Discovering the composite Higgs through the decay of a heavy fermion

TL;DR

This paper explores how the decay of a heavy fermion, specifically a heavy bottom quark, can reveal the composite nature of the Higgs boson at the LHC, providing promising detection channels and sensitivity estimates.

Contribution

It introduces a novel analysis of Higgs production via heavy fermion decay, highlighting the potential for early LHC discovery of composite Higgs models through this channel.

Findings

At 8 TeV, heavy bottom masses up to 530 GeV can be discovered with 30 fb^{-1}.

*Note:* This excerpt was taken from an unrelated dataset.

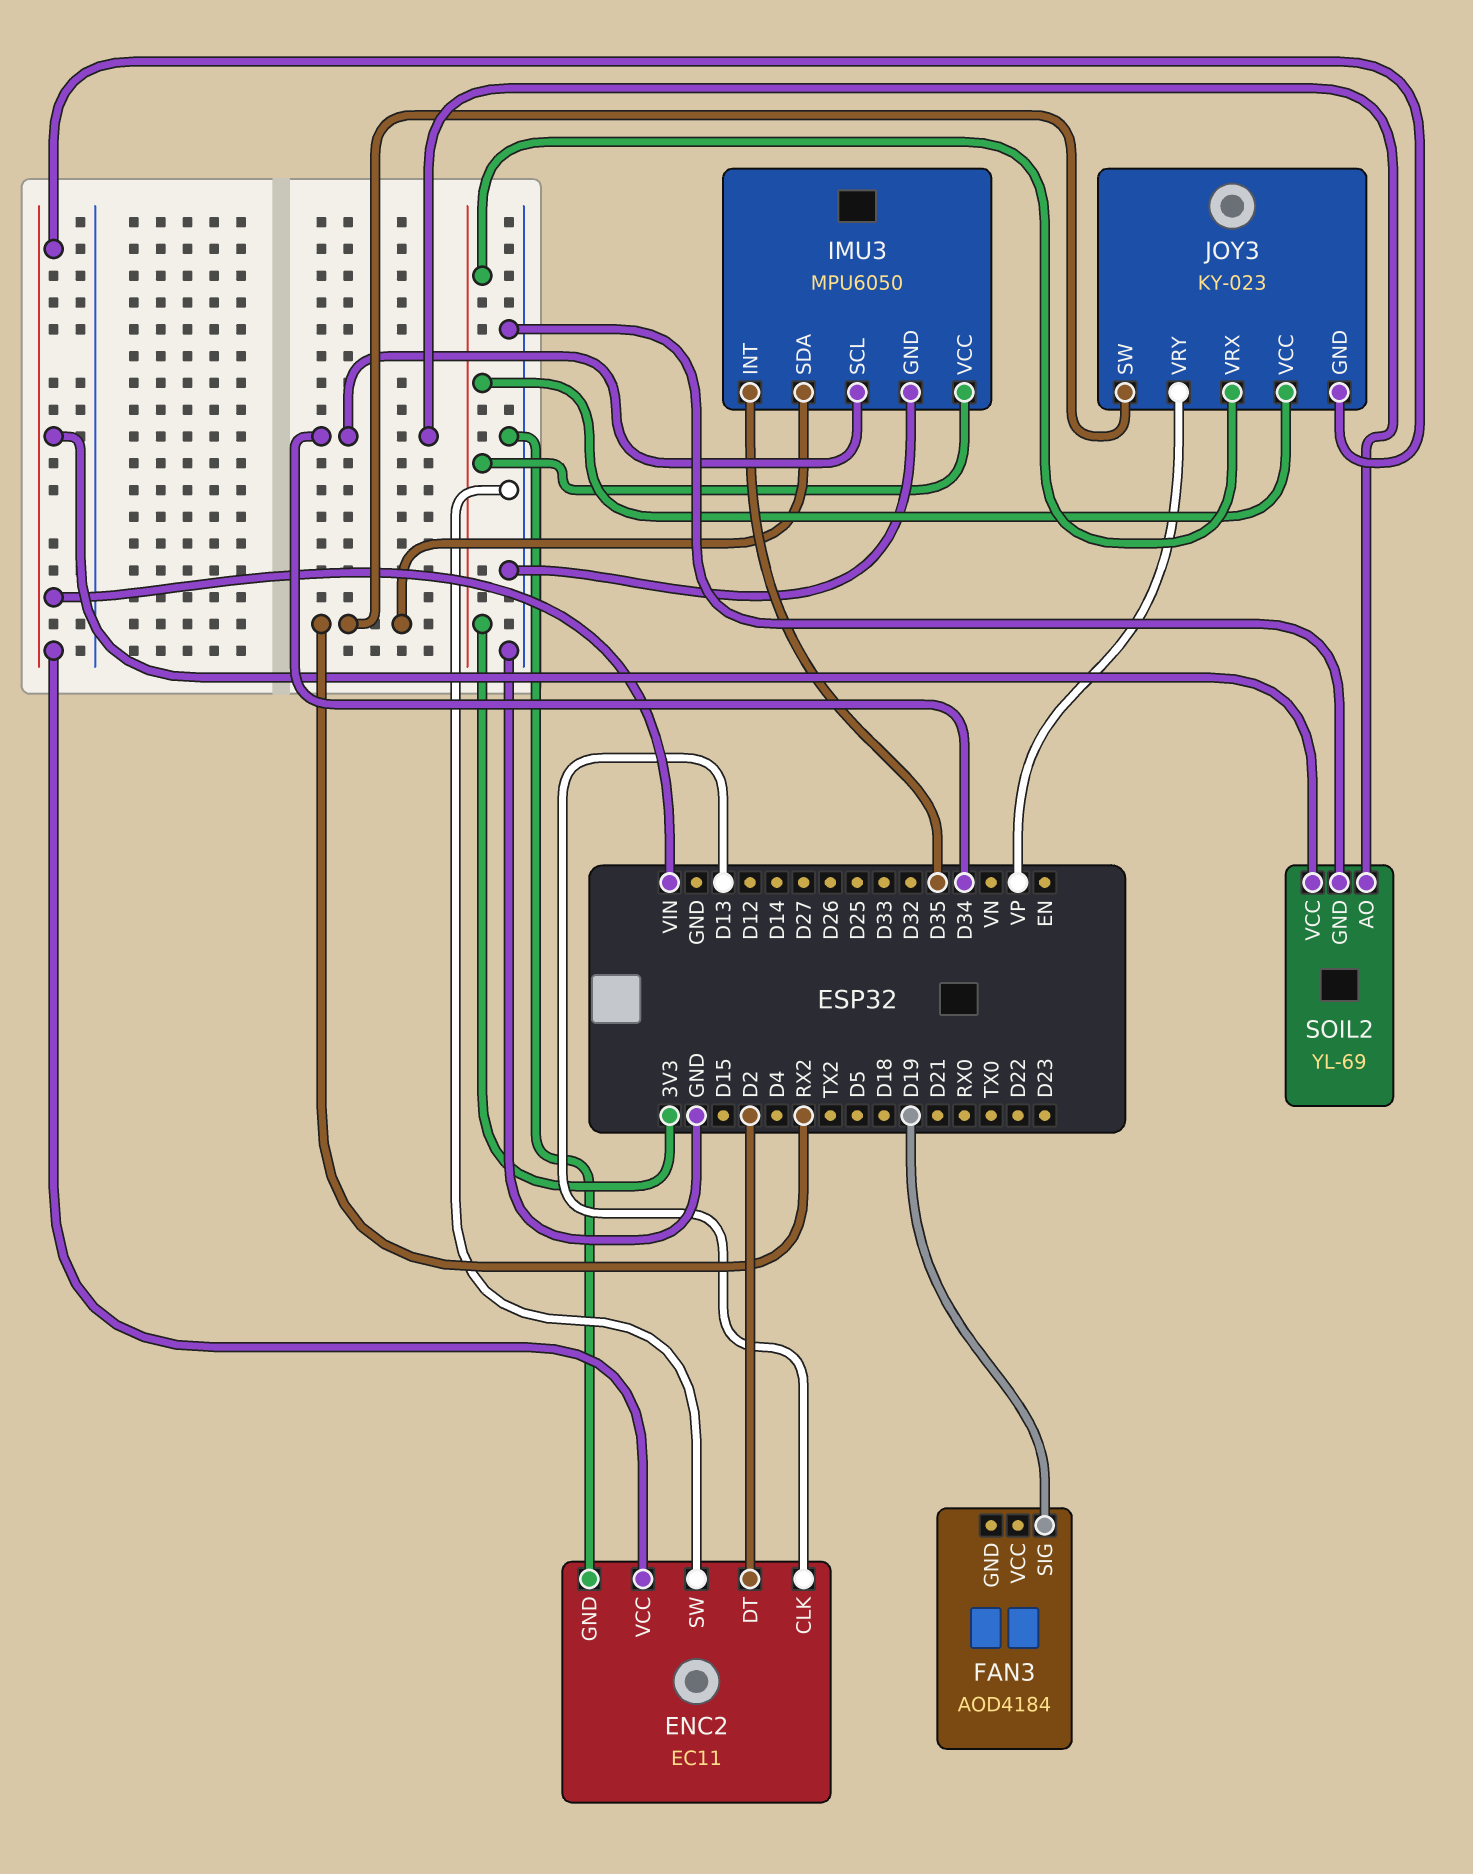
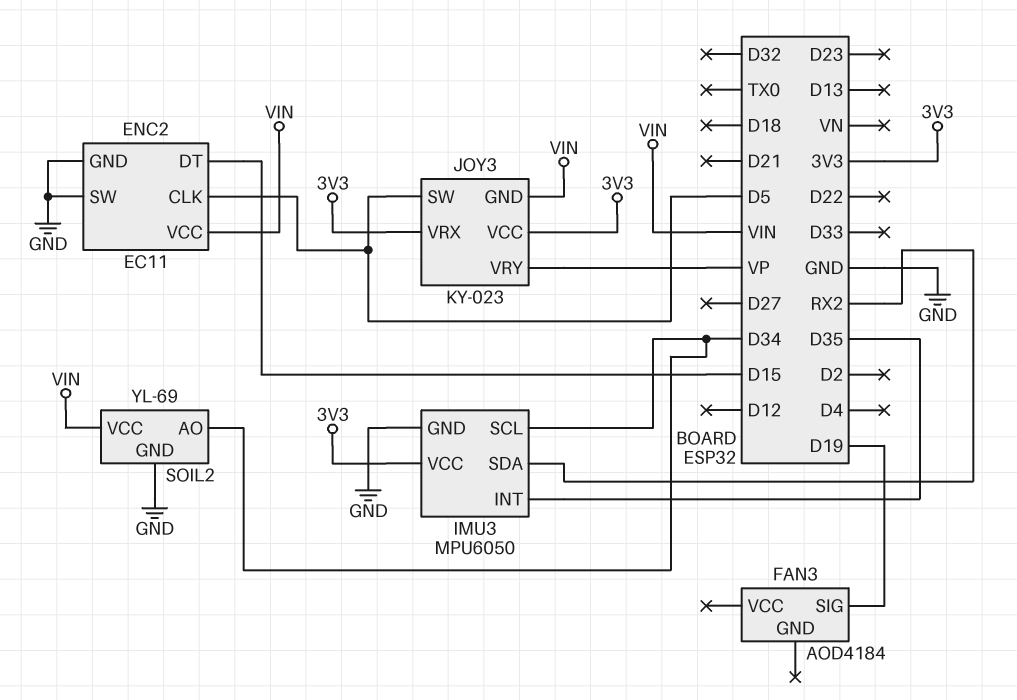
ENC2 pin CLK: D13 -> D5
ENC2 pin DT: D2 -> D15
JOY3 pin SW: RX2 -> D5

At 14 TeV, the LHC can discover heavy bottoms up to 1040 GeV with 100 fb^{-1}.

The channel allows probing the Higgs coupling  of the order of 1 or more.

Abstract

A possible composite nature of the Higgs could be revealed at the early stage of the LHC, by analyzing the channels where the Higgs is produced from the decay of a heavy fermion. The Higgs production from a singly-produced heavy bottom, in particular, proves to be a promising channel. For a value \lambda=3 of the Higgs coupling to a heavy bottom, for example, we find that, considering a 125 GeV Higgs which decays into a pair of b-quarks, a discovery is possible at the 8 TeV LHC with 30 fb^{-1} if the heavy bottom is lighter than roughly 530 GeV (while an observation is possible for heavy bottom masses up to 650 GeV). Such a relatively light heavy bottom is realistic in composite Higgs models of the type considered and, up to now, experimentally allowed. At \sqrt{s}=14 TeV the LHC sensitivity on the channel increases significantly. With \lambda=3 a discovery can occur, with 100 fb^{-1}, for heavy bottom masses up to 1040 GeV. In the case the heavy bottom was as light as 500 GeV, the 14 TeV LHC would be sensitive to the measure of the \lambda\ coupling in basically the full range \lambda>1 predicted by the theory.